– Палят, взрывают! Плохого им дядя инператорский, Сергей Александрыч, сделал?! Нет же, хорошего! Акциз уменьшил. Отставился, значит, ушёл человек от дел. Бабах! – в куски разметали!

Госпитальный извозчик говорил, потому что отлично знал: если у человека тревога – тишина не помощник. А у господина Кравченко была ох какая тревога! И даром что добродушный Иван Ильич не мог понять её природы, потому что тут было что-то сильнее, нежели боль о маленькой пациентке, но точно знал: молчать – плохо. Надо разговорить человека.

Во двор вошли студенты. Астахов, восторженный молодой человек, мечтающий о благе для всех, надрывно вещал:

– Нужда и нищета! Вот что приводит в нашу клинику! Не можешь деньгами – изволь расплачиваться телом!

Более рассудительный Нилов возразил товарищу:

– Но иначе нельзя учиться.

– Социалисты всё решат! – чуть не экстатически воскликнул Астахов.

– Как? – поинтересовался Нилов.

Насмешливо отозвался мрачный Порудоминский, стремившийся заслужить репутацию циника:

– Придёт Максим Горький к нашему Астахову и скажет: «Режь мне, Лёха, аппендикс, не тушуйся! Это ничего, что ты прежде скальпель в руках не держал. Не на нищем же тебе руку набивать, давай сразу на мне!» Гапон перед Алексеем геморроидальные шишки раскинет!

Студенты вошли в клинику.

– Скубент в ночное пошёл! – колюче заметил Иван Ильич. И так глубоко затянулся, что закашлялся до слёз. Это привело его в несколько воинственное состояние ворчания. – Не в то горло, чёрт их дери! Социалисты, глядь, решат! Лошадь – вот социалист! Вместе пашем, но правлю – я! Начни кобыла править – куда понесёт? Ежели, скажем, «в охоте» – то жеребца искать. А так просто от дури обожрёт посевы кругом – и в стойло! Коли в недоуздке – пузо надует. В удилах чудила – гортань до кровяни раздерёт.

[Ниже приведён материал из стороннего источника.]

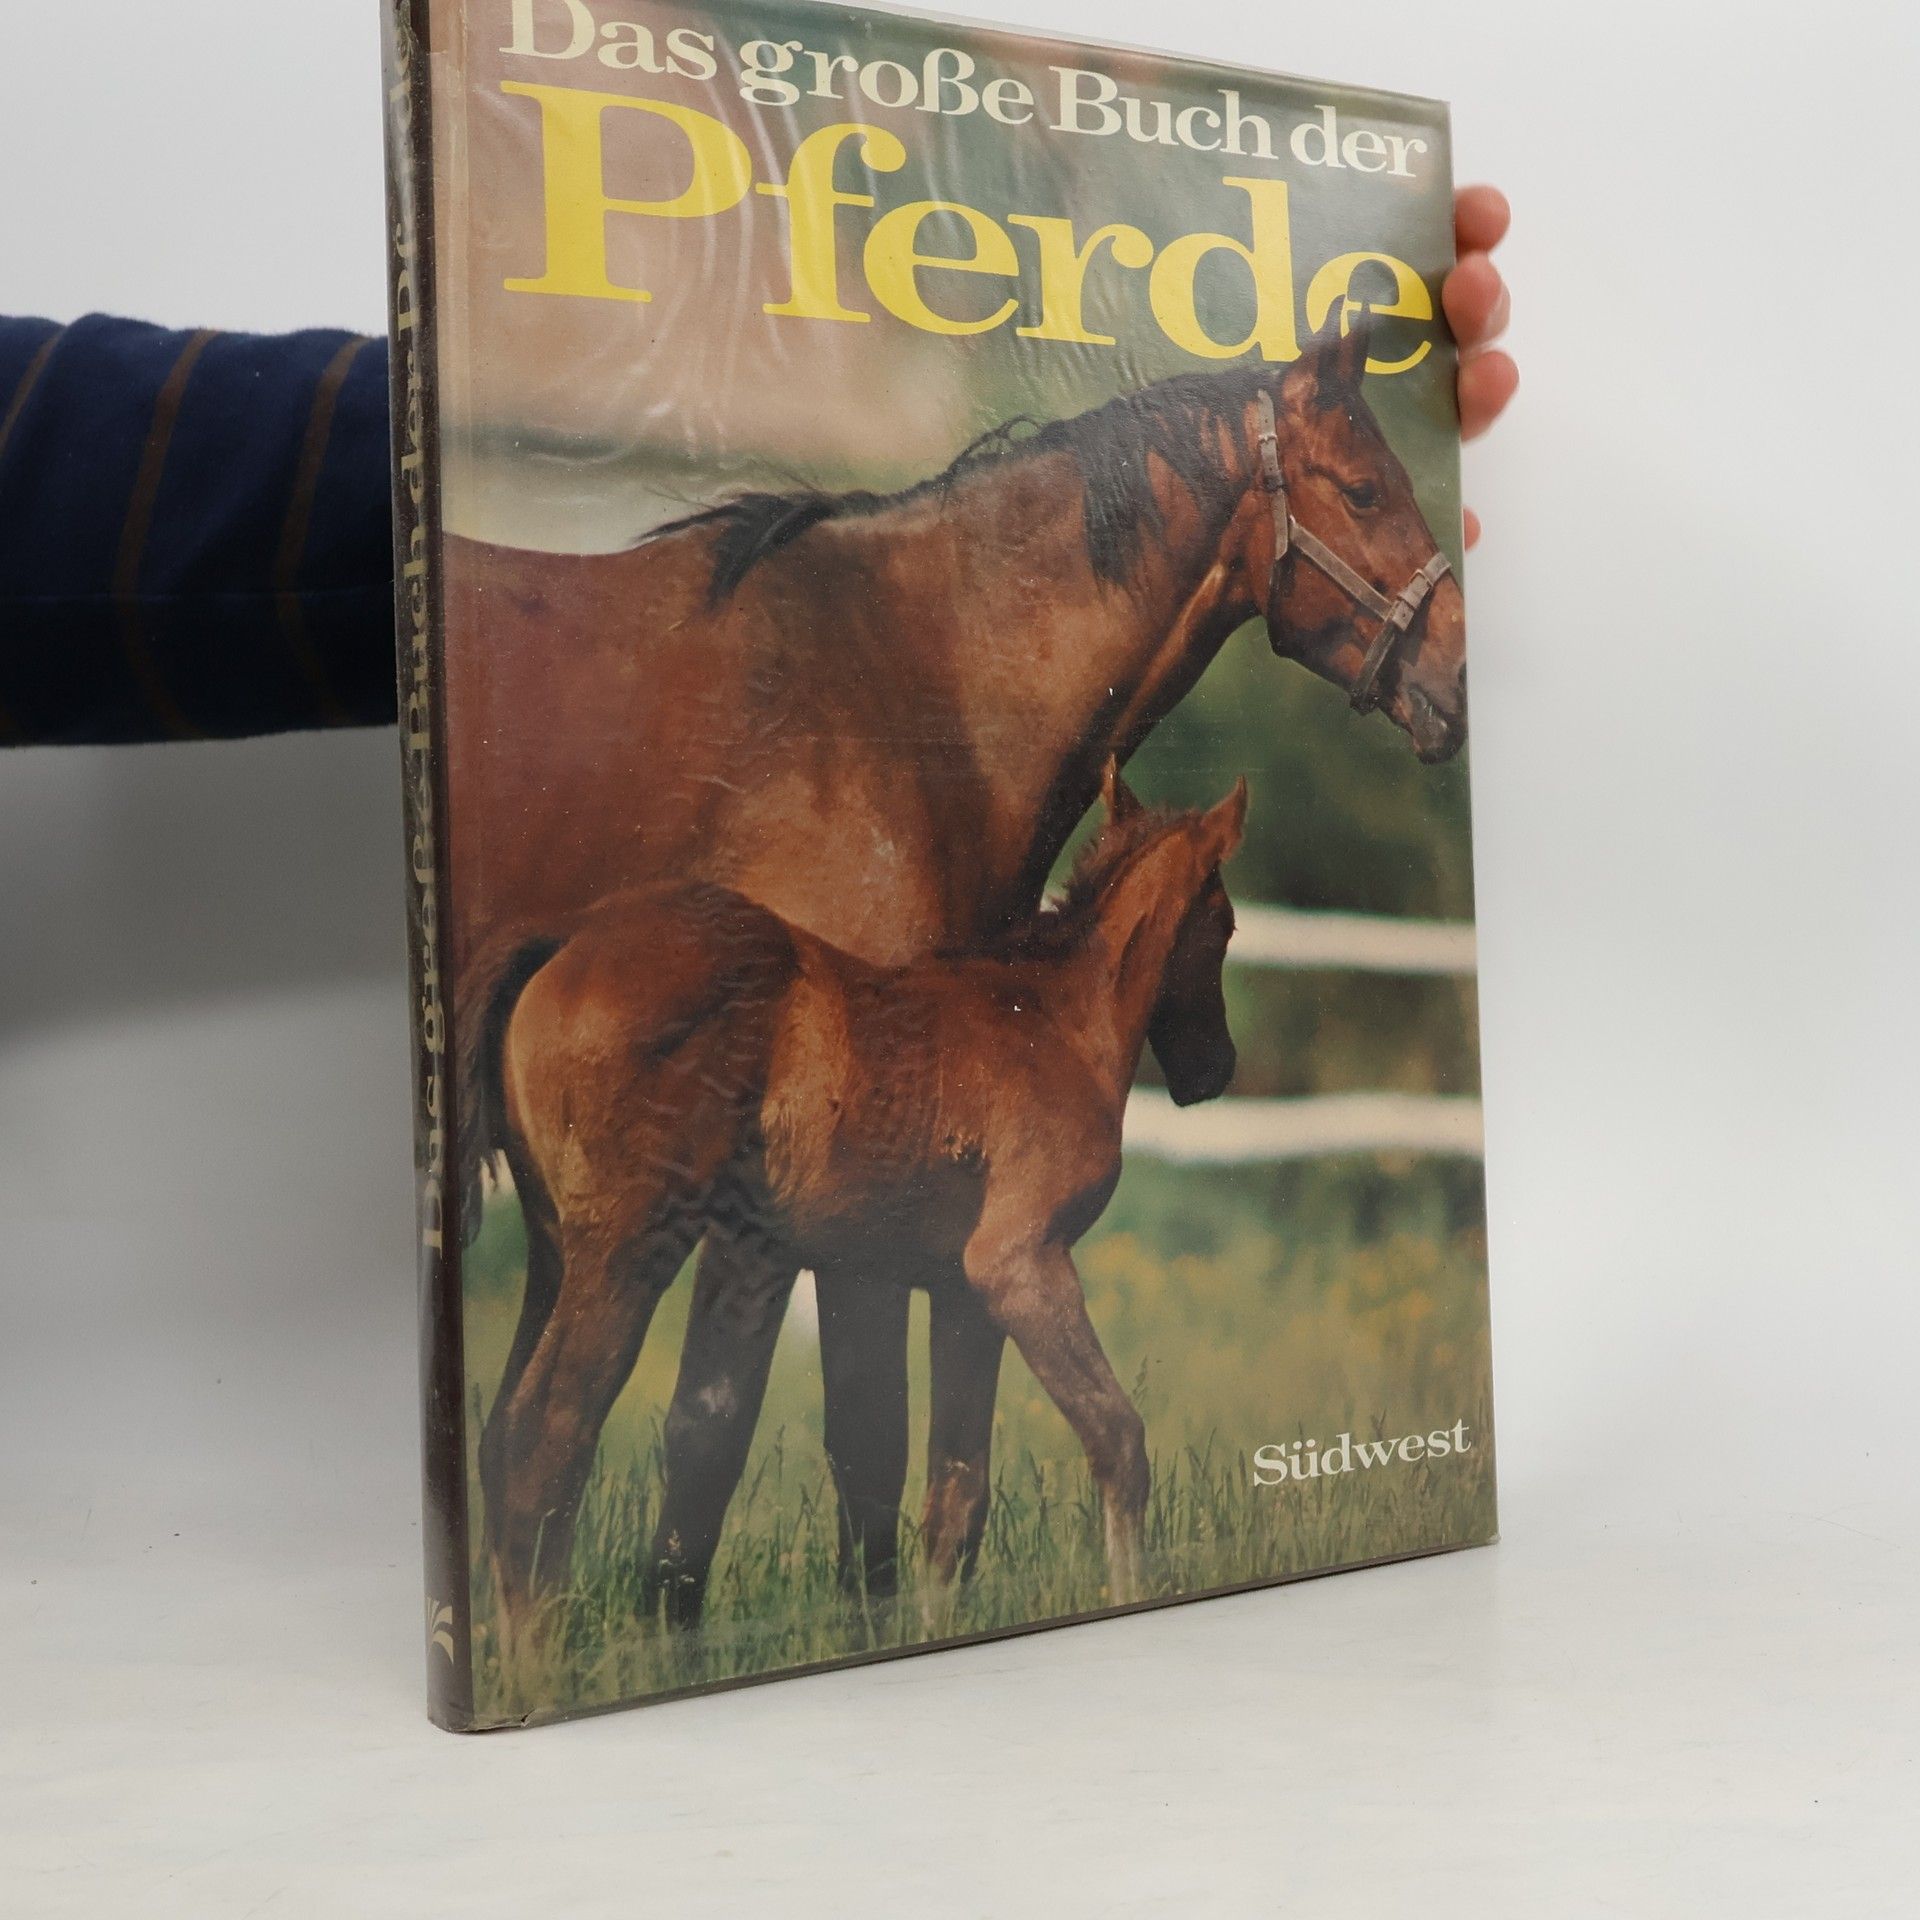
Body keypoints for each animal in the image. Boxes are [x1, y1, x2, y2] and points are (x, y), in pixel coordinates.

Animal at [468, 765, 1246, 1624]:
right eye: (1226, 924)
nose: (1213, 1069)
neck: (1055, 1018)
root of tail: (563, 939)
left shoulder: (962, 1292)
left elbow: (954, 1496)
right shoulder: (1020, 1262)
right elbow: (1118, 1439)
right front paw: (1129, 1590)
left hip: (553, 1248)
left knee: (500, 1437)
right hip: (626, 1250)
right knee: (545, 1434)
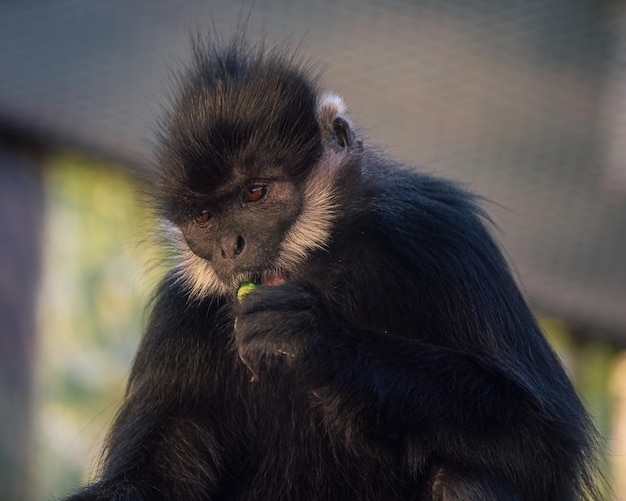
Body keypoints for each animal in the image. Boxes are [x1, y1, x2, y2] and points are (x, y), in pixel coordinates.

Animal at [64, 35, 600, 500]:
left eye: (255, 193)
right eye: (204, 217)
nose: (230, 248)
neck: (326, 273)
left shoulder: (441, 230)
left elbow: (544, 439)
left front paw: (314, 337)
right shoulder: (180, 314)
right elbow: (154, 479)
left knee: (464, 476)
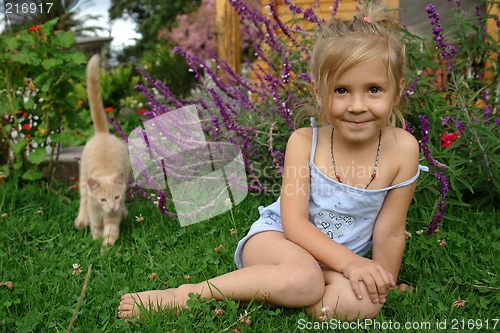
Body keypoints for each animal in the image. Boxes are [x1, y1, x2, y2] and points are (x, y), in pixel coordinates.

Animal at [74, 54, 131, 245]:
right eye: (103, 199)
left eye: (116, 197)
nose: (112, 207)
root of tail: (102, 133)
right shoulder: (94, 205)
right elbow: (95, 221)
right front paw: (95, 236)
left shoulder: (115, 209)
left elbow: (111, 229)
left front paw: (106, 246)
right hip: (83, 177)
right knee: (83, 199)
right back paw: (81, 220)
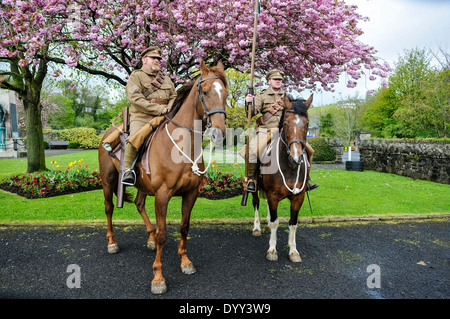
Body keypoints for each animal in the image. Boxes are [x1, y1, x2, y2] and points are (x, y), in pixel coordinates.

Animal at [97, 60, 227, 296]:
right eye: (204, 92)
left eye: (225, 93)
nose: (219, 133)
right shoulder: (163, 195)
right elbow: (163, 234)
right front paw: (158, 278)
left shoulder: (190, 194)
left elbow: (184, 227)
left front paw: (185, 262)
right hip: (108, 181)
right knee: (109, 208)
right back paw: (112, 242)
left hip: (142, 185)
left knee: (139, 204)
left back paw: (148, 237)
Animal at [250, 94, 312, 262]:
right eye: (285, 123)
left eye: (307, 124)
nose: (296, 157)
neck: (289, 167)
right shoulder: (273, 196)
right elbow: (274, 222)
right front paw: (272, 250)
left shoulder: (298, 197)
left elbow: (293, 223)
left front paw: (293, 251)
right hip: (255, 187)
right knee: (256, 203)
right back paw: (257, 227)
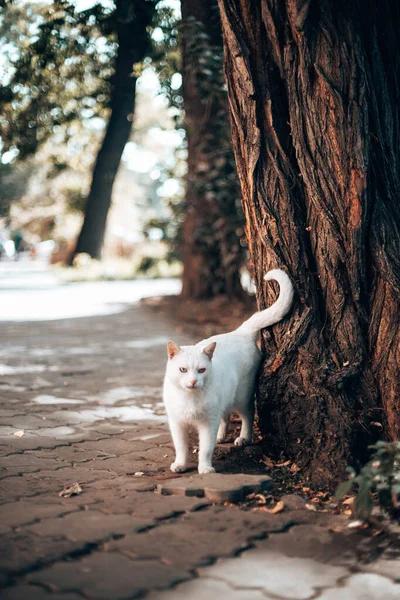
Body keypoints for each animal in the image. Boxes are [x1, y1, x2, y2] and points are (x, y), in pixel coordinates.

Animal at [162, 268, 294, 474]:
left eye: (201, 370)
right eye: (183, 369)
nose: (193, 381)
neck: (190, 398)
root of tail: (240, 332)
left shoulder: (208, 423)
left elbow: (205, 449)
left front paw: (205, 468)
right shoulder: (177, 424)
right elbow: (181, 448)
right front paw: (180, 465)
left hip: (242, 397)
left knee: (247, 414)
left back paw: (244, 438)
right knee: (225, 416)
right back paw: (221, 437)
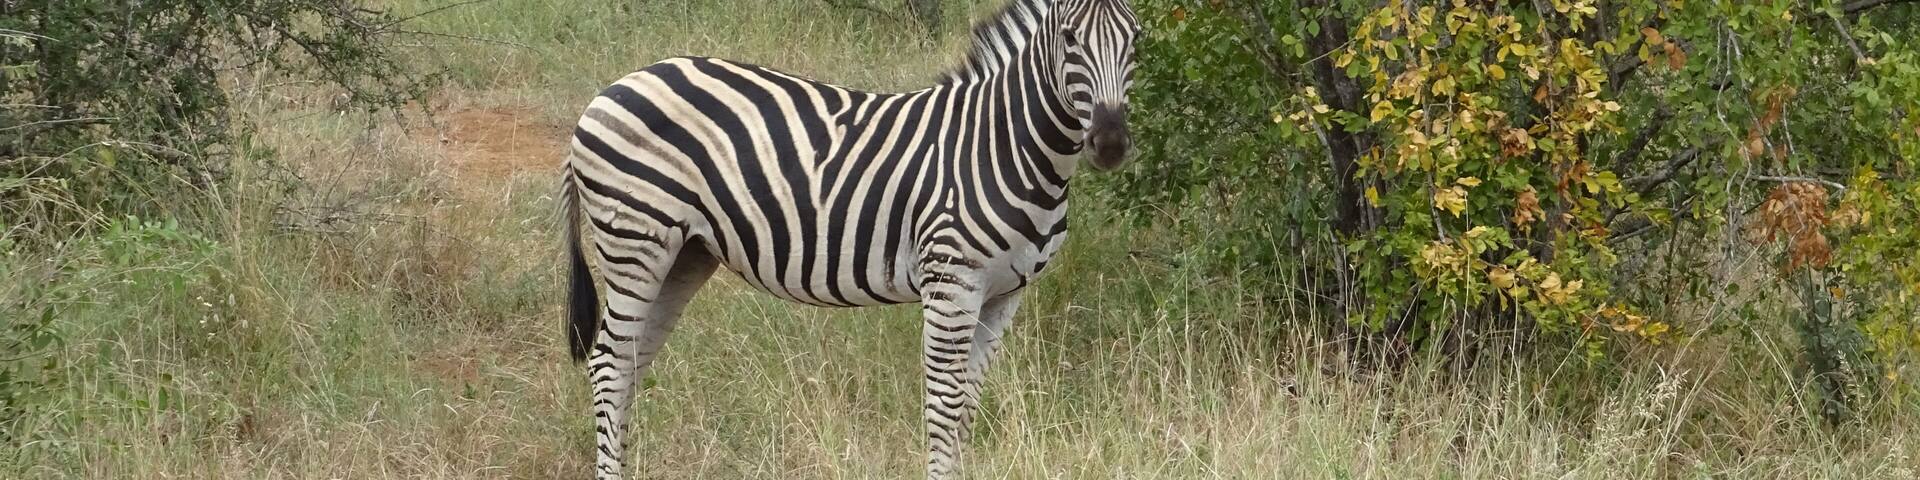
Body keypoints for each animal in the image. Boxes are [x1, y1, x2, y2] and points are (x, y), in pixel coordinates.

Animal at [558, 0, 1139, 477]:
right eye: (1070, 38)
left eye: (1135, 39)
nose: (1110, 143)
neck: (1003, 147)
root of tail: (611, 90)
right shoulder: (951, 284)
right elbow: (944, 404)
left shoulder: (1004, 295)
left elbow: (968, 406)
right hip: (635, 240)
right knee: (609, 363)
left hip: (684, 255)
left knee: (631, 362)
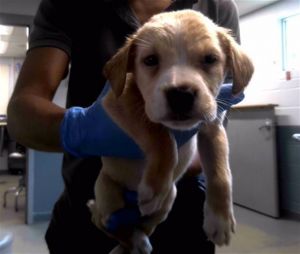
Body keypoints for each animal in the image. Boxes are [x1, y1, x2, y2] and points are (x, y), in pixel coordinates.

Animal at [88, 8, 254, 253]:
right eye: (150, 60)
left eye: (210, 59)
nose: (181, 95)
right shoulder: (119, 102)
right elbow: (161, 137)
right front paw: (155, 185)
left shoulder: (213, 128)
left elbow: (221, 173)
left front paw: (220, 220)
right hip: (107, 195)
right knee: (106, 223)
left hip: (168, 200)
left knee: (142, 226)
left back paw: (139, 241)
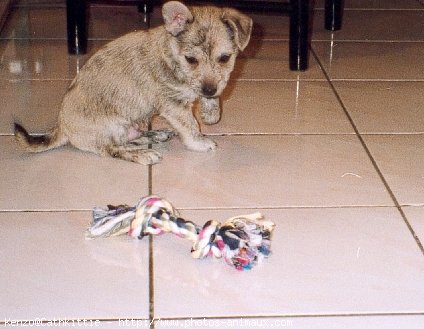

На дворе появился профессор Хохлов. Лицо Кравченко изменила болезненная гримаса. Извозчик, приподнявшись с ящика, поклонился.

– Вы ж в теятре быть должны, Алексей Фёдорыч!

Хохлов, едва кивнув, зашёл в клинику. Кравченко, выбросив окурок, последовал за ним.

– Вот! – обратился Иван Ильич к ночному небу. – День и ночь на ногах! Профессор наш и кобыла моя – социалисты. А не эти, что языками метут. Ежели б они ими, скажем, мостовые мели, так хоть чище бы стало.

Кравченко уже готов был сказать профессору чудовищно страшное, но и чудесно освобождающее, как из палаты навстречу им выскочил Концевич и, не глядя на отчаянно сигнализирующего взглядом Кравченко, точнее: решив его не заметить, – выпалил:

– Доброй ночи, Алексей Фёдорович! Baby Doe, женского пола, предположительно семи лет. Огнестрельное. По вызову из особняка Белозерских. Уложили в сестринскую. Девочка, очевидно, из дворян…

Не дослушав, профессор кинулся бежать по коридору в сторону сестринской. За ним устремился Кравченко, не изволив одарить Концевича укоризной. Формально: не за что. Что важнее: без толку.

В сестринской на кушетке лежало дитя. Повязка на груди пропиталась кровью. Дыхание было почти неслышным, но оно было! Рядом сидела Матрёна Ивановна и, держа крошку за ручку, истово молилась, несмотря на то что считала, что на небе никого нет. Может, и не надо им быть на небе. Кому «им», Матрёна не ответила бы. Непосредственно боженьке Матрёна давно не адресовала чаяний. У неё имелись на то серьёзные основания. Но она всё ещё оперировала просьбами к своей святой. Та, может, по-бабски подсобит, как однажды подсобила. Надёжней. Что на земле, то и на небе. Через знакомых, родню, кума и свата – оно надёжней, значит и через ангела-хранителя – тоже.